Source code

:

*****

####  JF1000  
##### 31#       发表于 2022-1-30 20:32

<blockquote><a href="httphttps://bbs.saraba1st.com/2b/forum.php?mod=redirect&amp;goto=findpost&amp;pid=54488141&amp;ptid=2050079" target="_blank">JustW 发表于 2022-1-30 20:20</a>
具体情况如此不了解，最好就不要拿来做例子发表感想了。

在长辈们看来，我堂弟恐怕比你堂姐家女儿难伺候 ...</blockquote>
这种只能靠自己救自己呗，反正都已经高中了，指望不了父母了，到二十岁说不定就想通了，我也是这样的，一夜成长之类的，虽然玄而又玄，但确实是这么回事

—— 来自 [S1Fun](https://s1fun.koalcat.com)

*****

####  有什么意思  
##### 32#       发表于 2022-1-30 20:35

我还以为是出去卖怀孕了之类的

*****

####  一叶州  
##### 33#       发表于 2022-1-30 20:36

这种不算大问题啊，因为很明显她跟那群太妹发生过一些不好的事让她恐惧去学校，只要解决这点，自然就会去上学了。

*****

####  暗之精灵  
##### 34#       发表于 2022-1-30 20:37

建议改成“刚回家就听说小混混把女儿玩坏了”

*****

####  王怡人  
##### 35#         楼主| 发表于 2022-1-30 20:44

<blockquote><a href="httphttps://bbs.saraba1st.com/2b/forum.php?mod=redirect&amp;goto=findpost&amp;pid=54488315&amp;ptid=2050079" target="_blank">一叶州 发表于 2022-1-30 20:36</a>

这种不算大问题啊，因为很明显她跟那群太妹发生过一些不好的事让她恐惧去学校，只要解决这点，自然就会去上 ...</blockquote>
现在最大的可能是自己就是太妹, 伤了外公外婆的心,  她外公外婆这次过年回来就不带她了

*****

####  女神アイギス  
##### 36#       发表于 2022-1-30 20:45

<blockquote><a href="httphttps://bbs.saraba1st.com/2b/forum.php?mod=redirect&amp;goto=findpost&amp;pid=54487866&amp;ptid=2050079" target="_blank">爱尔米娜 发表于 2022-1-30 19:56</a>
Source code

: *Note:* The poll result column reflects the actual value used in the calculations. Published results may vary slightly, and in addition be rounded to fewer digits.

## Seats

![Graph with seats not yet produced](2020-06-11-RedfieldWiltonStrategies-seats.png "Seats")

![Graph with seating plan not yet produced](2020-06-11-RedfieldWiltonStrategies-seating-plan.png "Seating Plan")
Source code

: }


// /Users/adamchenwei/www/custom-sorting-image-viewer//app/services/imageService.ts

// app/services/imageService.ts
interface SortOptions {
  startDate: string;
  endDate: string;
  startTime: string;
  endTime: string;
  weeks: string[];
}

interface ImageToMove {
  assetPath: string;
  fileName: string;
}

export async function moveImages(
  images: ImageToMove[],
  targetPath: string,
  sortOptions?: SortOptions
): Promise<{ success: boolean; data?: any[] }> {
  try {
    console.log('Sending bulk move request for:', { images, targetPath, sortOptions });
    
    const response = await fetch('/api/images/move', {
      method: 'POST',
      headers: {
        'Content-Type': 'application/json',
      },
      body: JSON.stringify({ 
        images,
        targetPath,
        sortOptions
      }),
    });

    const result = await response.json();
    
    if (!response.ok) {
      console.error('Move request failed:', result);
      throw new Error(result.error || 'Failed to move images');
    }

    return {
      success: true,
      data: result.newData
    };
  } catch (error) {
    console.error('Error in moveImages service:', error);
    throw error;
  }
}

--------

◆ Exercise prompt ◆
Return the entries above exactly, each one complete.

◆ Written answer ◆
Source code

:

*****

####  JF1000  
##### 31#       发表于 2022-1-30 20:32

<blockquote><a href="httphttps://bbs.saraba1st.com/2b/forum.php?mod=redirect&amp;goto=findpost&amp;pid=54488141&amp;ptid=2050079" target="_blank">JustW 发表于 2022-1-30 20:20</a>
具体情况如此不了解，最好就不要拿来做例子发表感想了。

在长辈们看来，我堂弟恐怕比你堂姐家女儿难伺候 ...</blockquote>
这种只能靠自己救自己呗，反正都已经高中了，指望不了父母了，到二十岁说不定就想通了，我也是这样的，一夜成长之类的，虽然玄而又玄，但确实是这么回事

—— 来自 [S1Fun](https://s1fun.koalcat.com)

*****

####  有什么意思  
##### 32#       发表于 2022-1-30 20:35

我还以为是出去卖怀孕了之类的

*****

####  一叶州  
##### 33#       发表于 2022-1-30 20:36

这种不算大问题啊，因为很明显她跟那群太妹发生过一些不好的事让她恐惧去学校，只要解决这点，自然就会去上学了。

*****

####  暗之精灵  
##### 34#       发表于 2022-1-30 20:37

建议改成“刚回家就听说小混混把女儿玩坏了”

*****

####  王怡人  
##### 35#         楼主| 发表于 2022-1-30 20:44

<blockquote><a href="httphttps://bbs.saraba1st.com/2b/forum.php?mod=redirect&amp;goto=findpost&amp;pid=54488315&amp;ptid=2050079" target="_blank">一叶州 发表于 2022-1-30 20:36</a>

这种不算大问题啊，因为很明显她跟那群太妹发生过一些不好的事让她恐惧去学校，只要解决这点，自然就会去上 ...</blockquote>
现在最大的可能是自己就是太妹, 伤了外公外婆的心,  她外公外婆这次过年回来就不带她了

*****

####  女神アイギス  
##### 36#       发表于 2022-1-30 20:45

<blockquote><a href="httphttps://bbs.saraba1st.com/2b/forum.php?mod=redirect&amp;goto=findpost&amp;pid=54487866&amp;ptid=2050079" target="_blank">爱尔米娜 发表于 2022-1-30 19:56</a>
Source code

: *Note:* The poll result column reflects the actual value used in the calculations. Published results may vary slightly, and in addition be rounded to fewer digits.

## Seats

![Graph with seats not yet produced](2020-06-11-RedfieldWiltonStrategies-seats.png "Seats")

![Graph with seating plan not yet produced](2020-06-11-RedfieldWiltonStrategies-seating-plan.png "Seating Plan")
Source code

: }


// /Users/adamchenwei/www/custom-sorting-image-viewer//app/services/imageService.ts

// app/services/imageService.ts
interface SortOptions {
  startDate: string;
  endDate: string;
  startTime: string;
  endTime: string;
  weeks: string[];
}

interface ImageToMove {
  assetPath: string;
  fileName: string;
}

export async function moveImages(
  images: ImageToMove[],
  targetPath: string,
  sortOptions?: SortOptions
): Promise<{ success: boolean; data?: any[] }> {
  try {
    console.log('Sending bulk move request for:', { images, targetPath, sortOptions });
    
    const response = await fetch('/api/images/move', {
      method: 'POST',
      headers: {
        'Content-Type': 'application/json',
      },
      body: JSON.stringify({ 
        images,
        targetPath,
        sortOptions
      }),
    });

    const result = await response.json();
    
    if (!response.ok) {
      console.error('Move request failed:', result);
      throw new Error(result.error || 'Failed to move images');
    }

    return {
      success: true,
      data: result.newData
    };
  } catch (error) {
    console.error('Error in moveImages service:', error);
    throw error;
  }
}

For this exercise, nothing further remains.